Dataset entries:
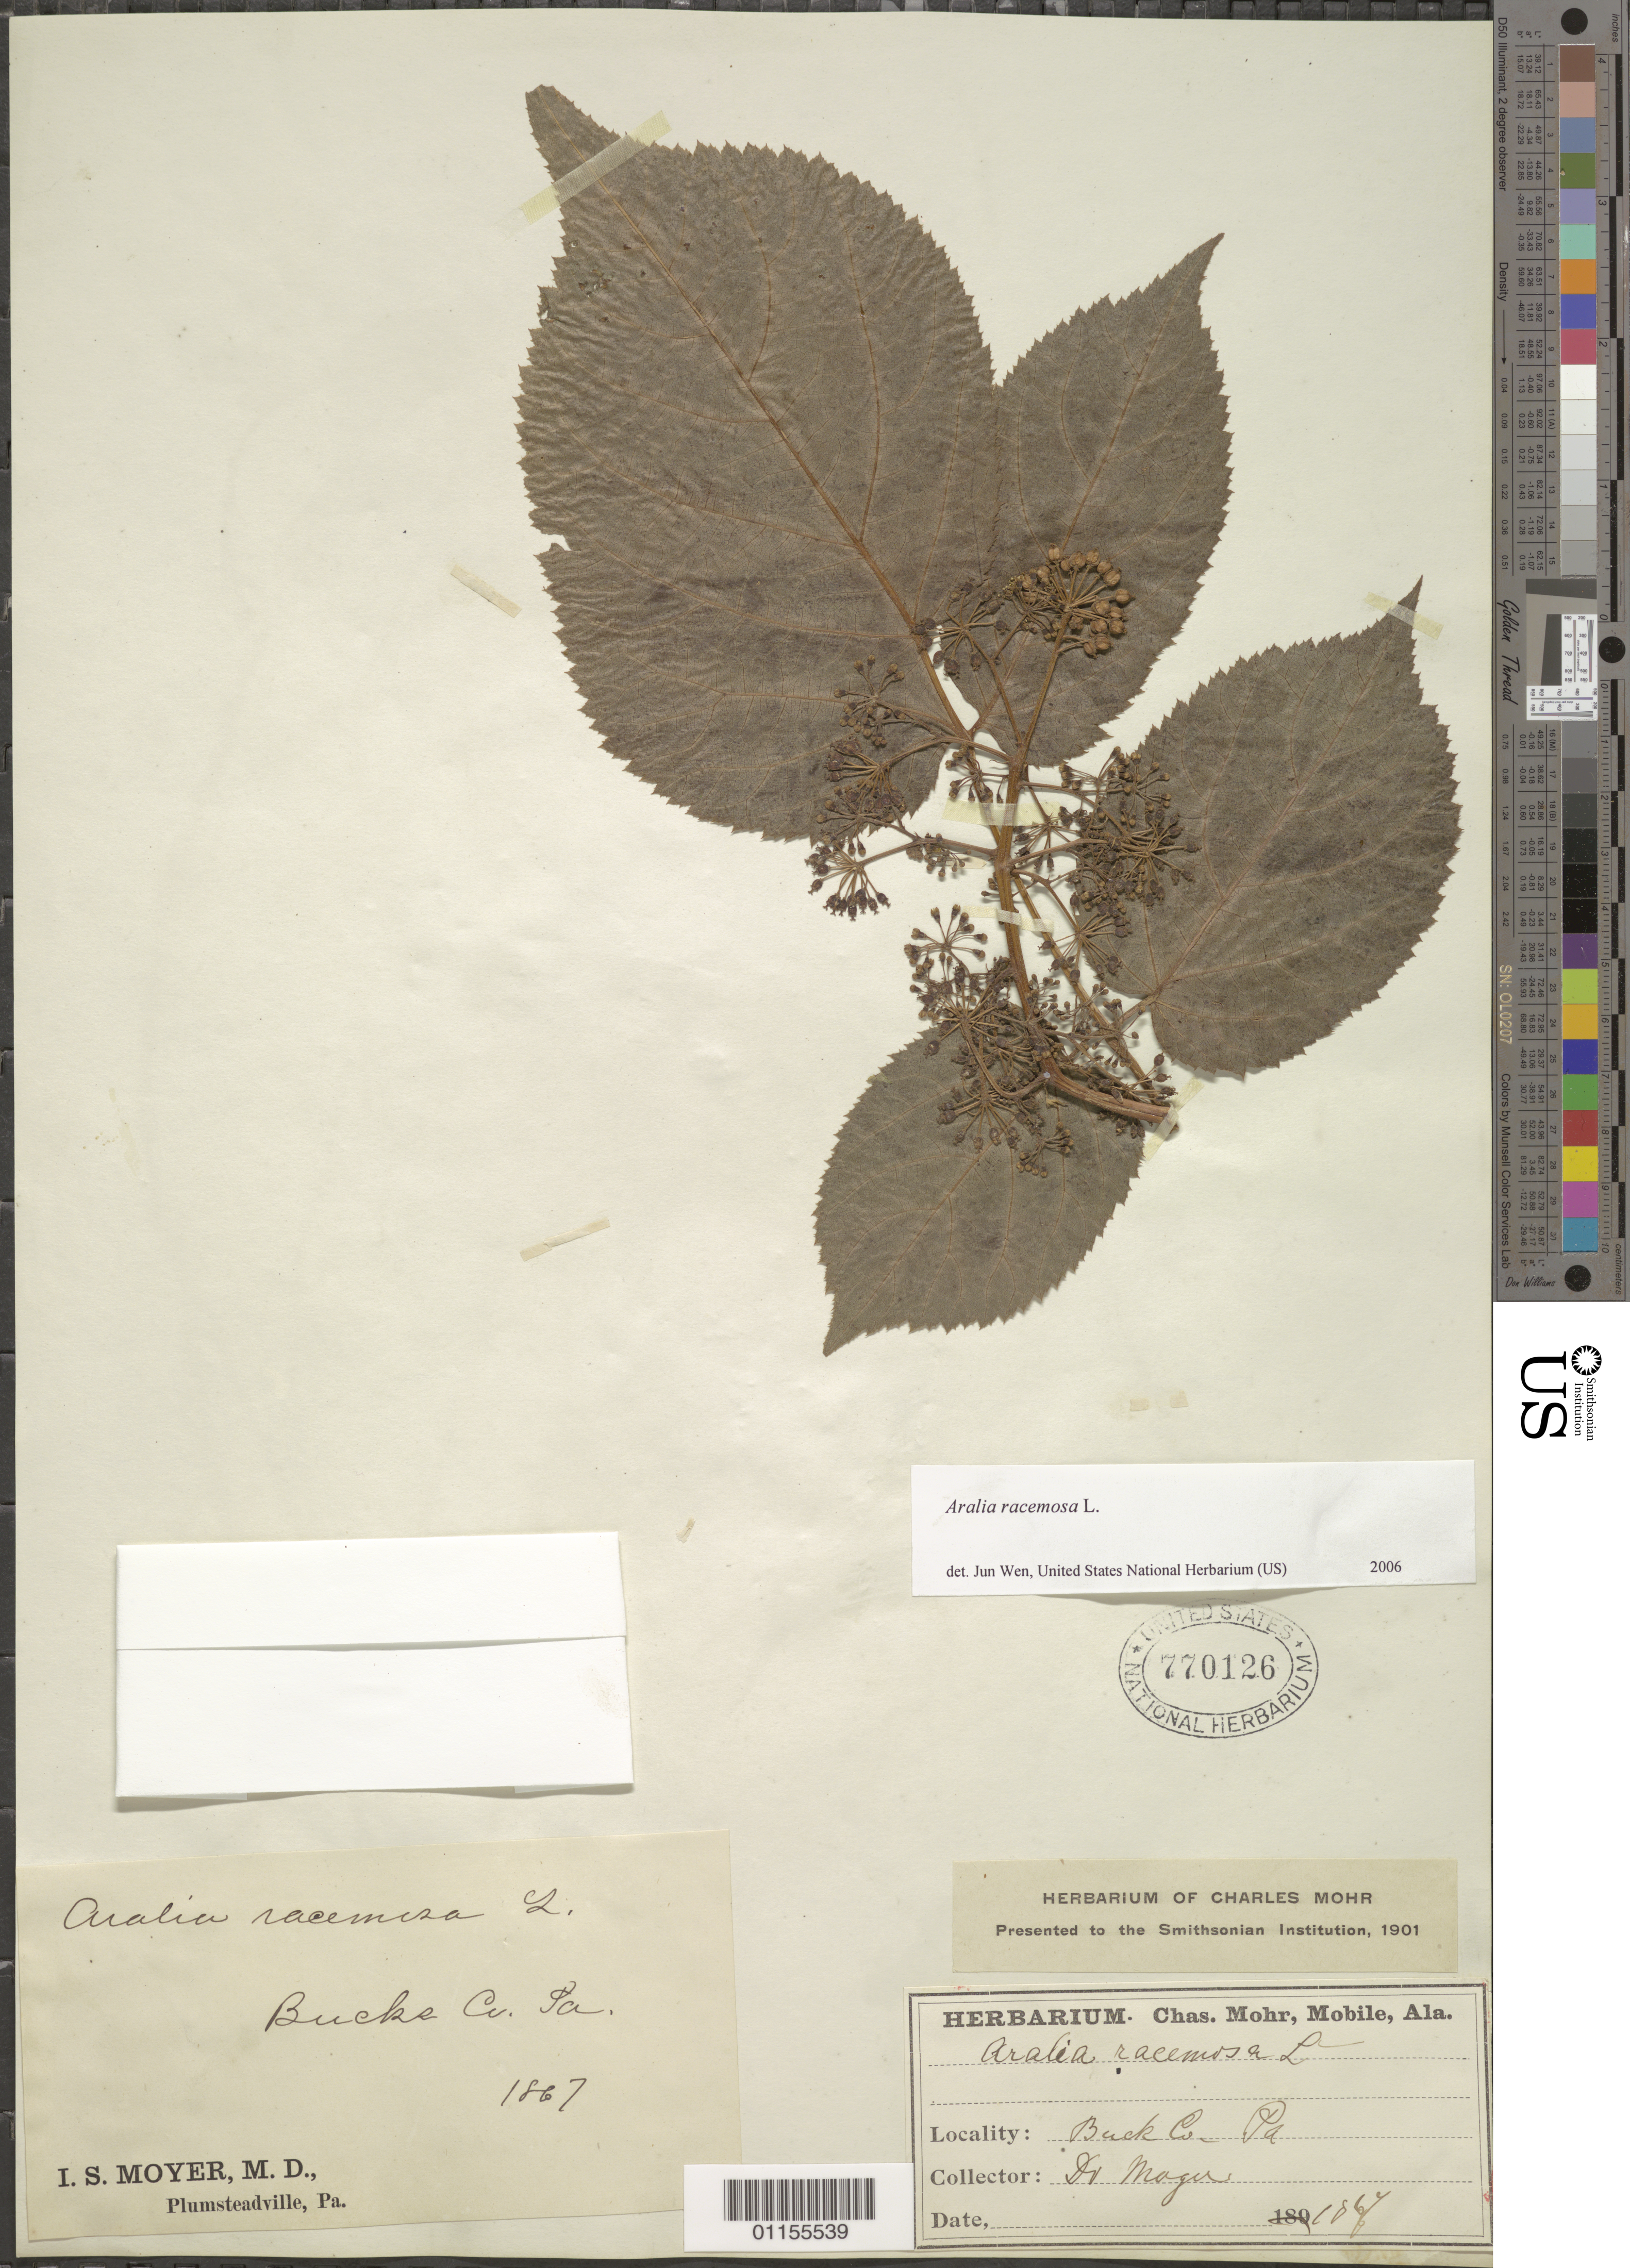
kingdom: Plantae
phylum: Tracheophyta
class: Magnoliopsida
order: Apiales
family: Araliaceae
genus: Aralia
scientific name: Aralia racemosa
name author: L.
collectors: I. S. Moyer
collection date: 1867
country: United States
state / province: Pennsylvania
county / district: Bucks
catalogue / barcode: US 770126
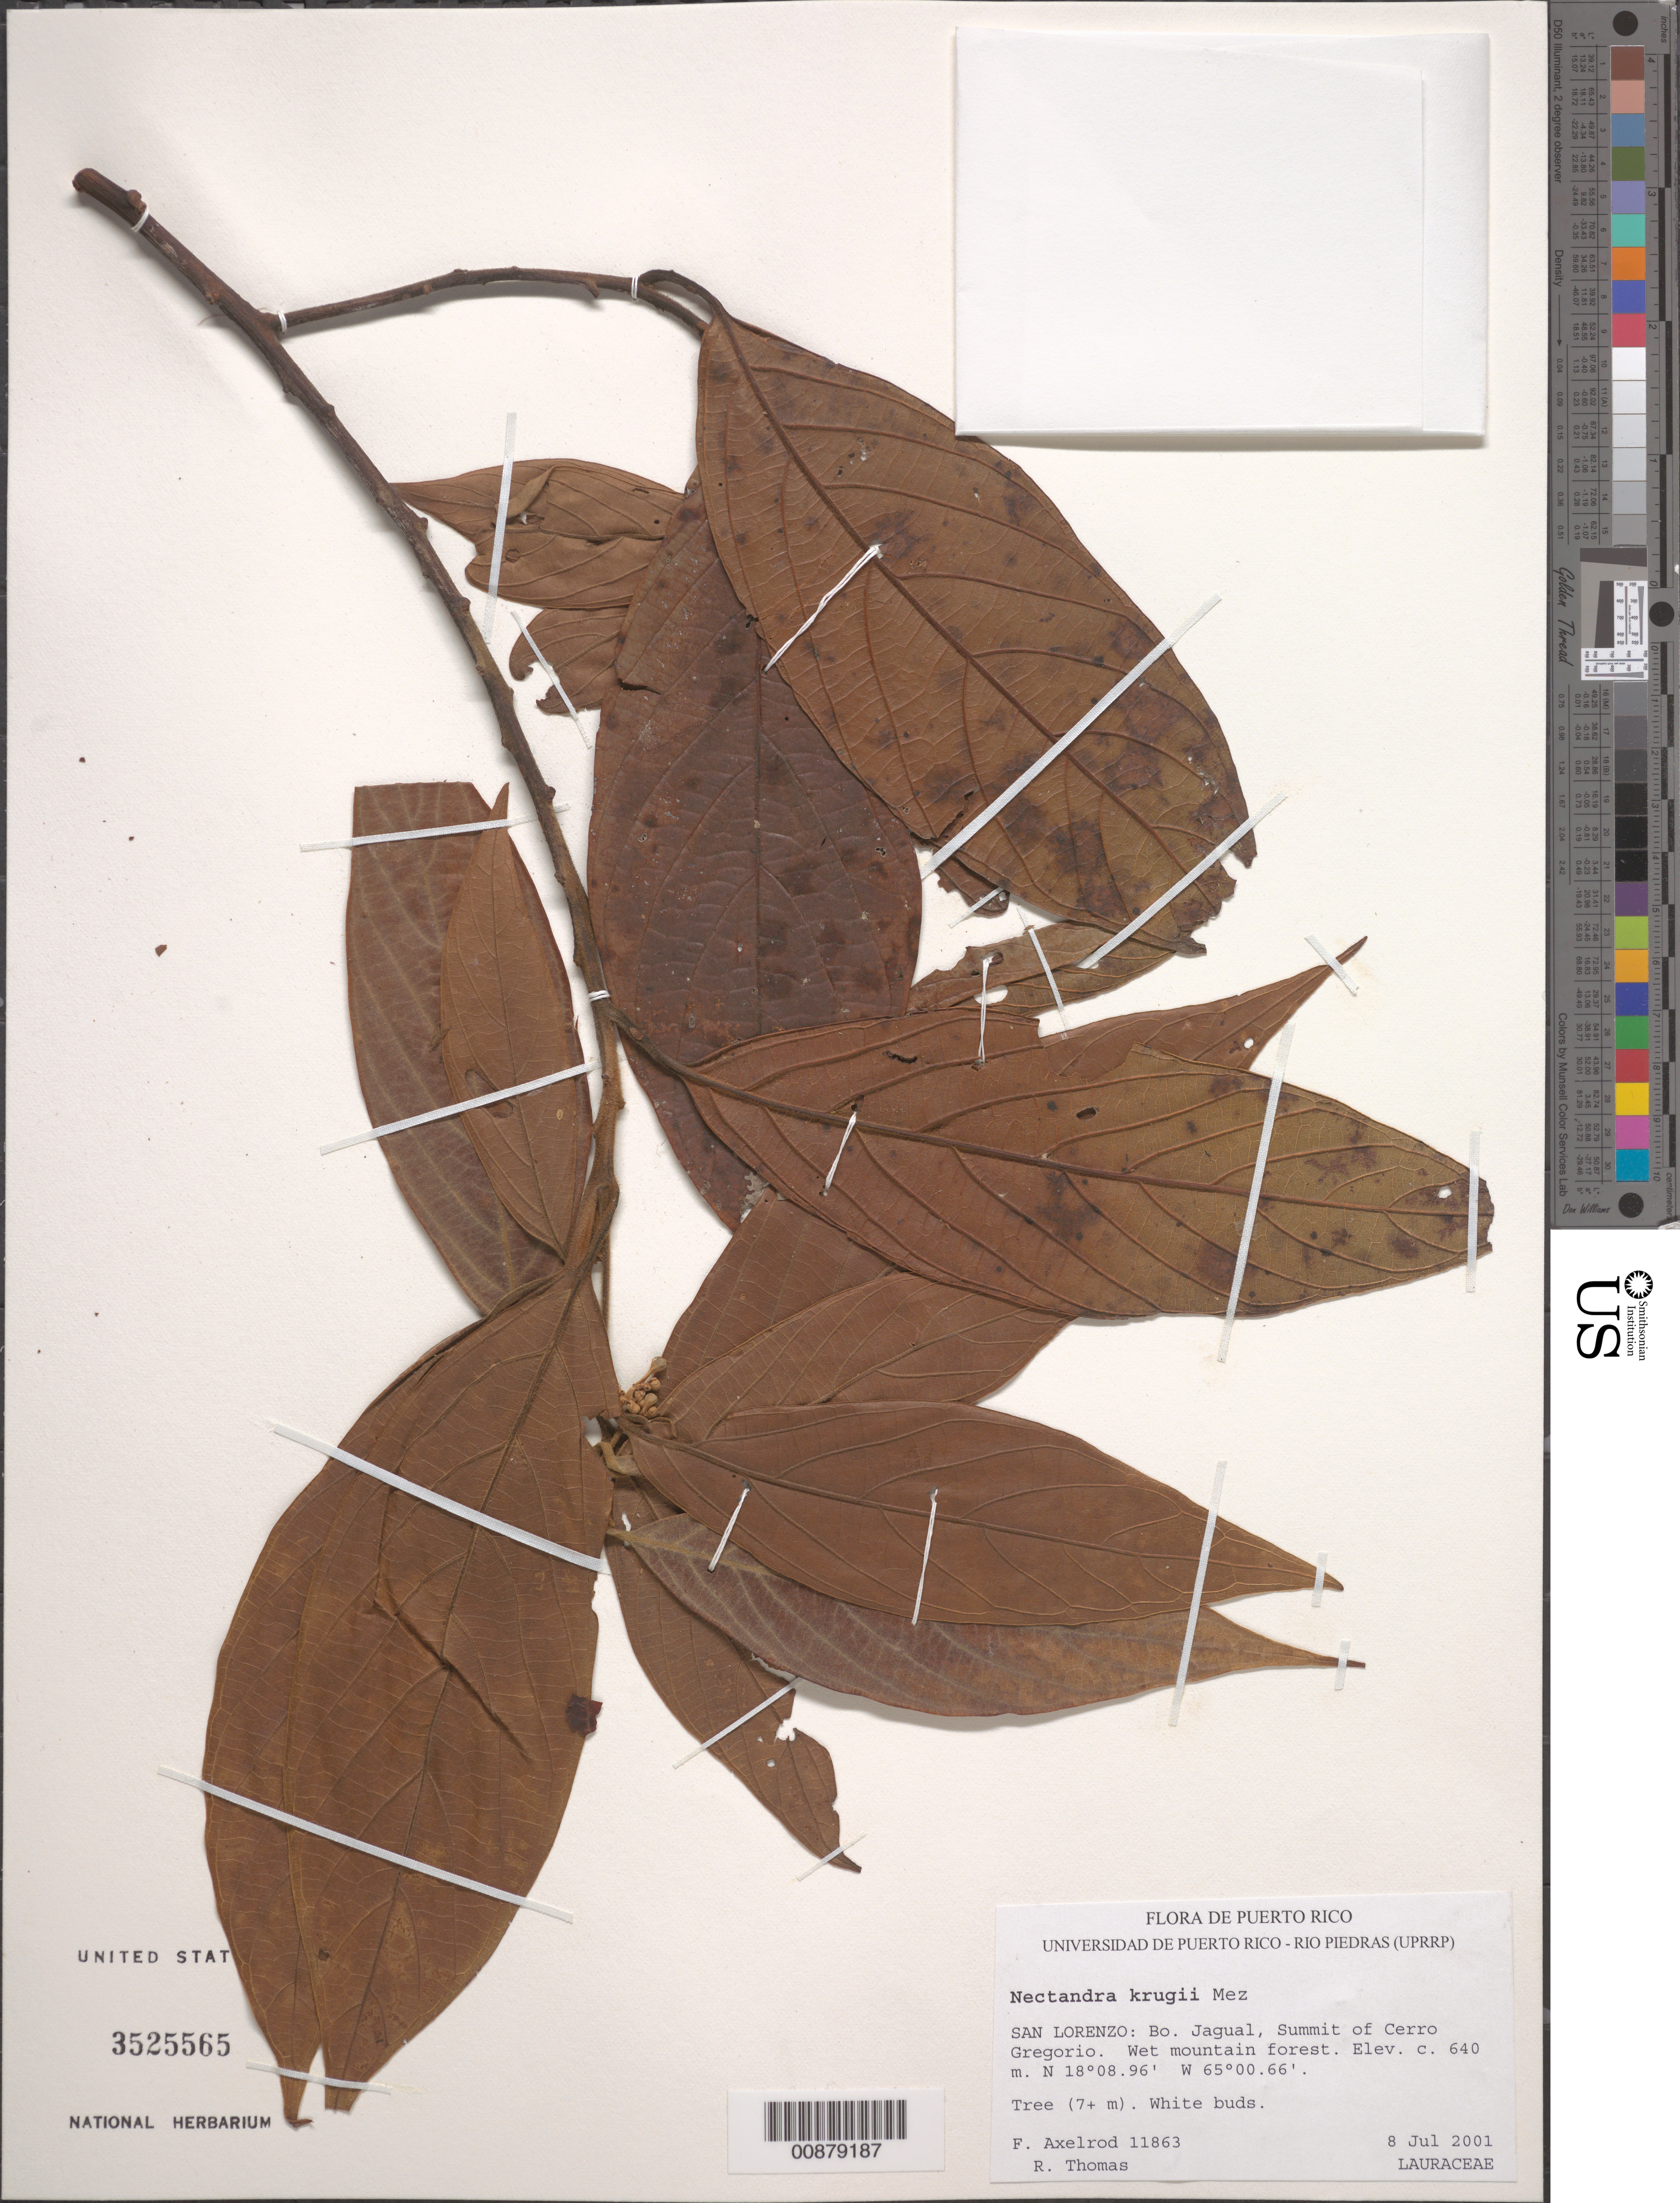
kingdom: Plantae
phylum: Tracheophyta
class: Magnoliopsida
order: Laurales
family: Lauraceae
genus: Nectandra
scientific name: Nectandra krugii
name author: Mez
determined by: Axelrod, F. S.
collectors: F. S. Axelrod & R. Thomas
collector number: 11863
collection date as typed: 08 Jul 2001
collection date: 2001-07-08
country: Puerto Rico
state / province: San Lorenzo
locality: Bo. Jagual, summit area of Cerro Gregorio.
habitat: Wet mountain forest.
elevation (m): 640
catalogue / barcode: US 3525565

* **WHAT THE EXERCISE ASKS**:
Transcribe the lines of every item above exactly, leaving out the pictures.

* **OUTPUT OF THE EXERCISE**:
kingdom: Plantae
phylum: Tracheophyta
class: Magnoliopsida
order: Apiales
family: Araliaceae
genus: Aralia
scientific name: Aralia racemosa
name author: L.
collectors: I. S. Moyer
collection date: 1867
country: United States
state / province: Pennsylvania
county / district: Bucks
catalogue / barcode: US 770126
kingdom: Plantae
phylum: Tracheophyta
class: Magnoliopsida
order: Laurales
family: Lauraceae
genus: Nectandra
scientific name: Nectandra krugii
name author: Mez
determined by: Axelrod, F. S.
collectors: F. S. Axelrod & R. Thomas
collector number: 11863
collection date as typed: 08 Jul 2001
collection date: 2001-07-08
country: Puerto Rico
state / province: San Lorenzo
locality: Bo. Jagual, summit area of Cerro Gregorio.
habitat: Wet mountain forest.
elevation (m): 640
catalogue / barcode: US 3525565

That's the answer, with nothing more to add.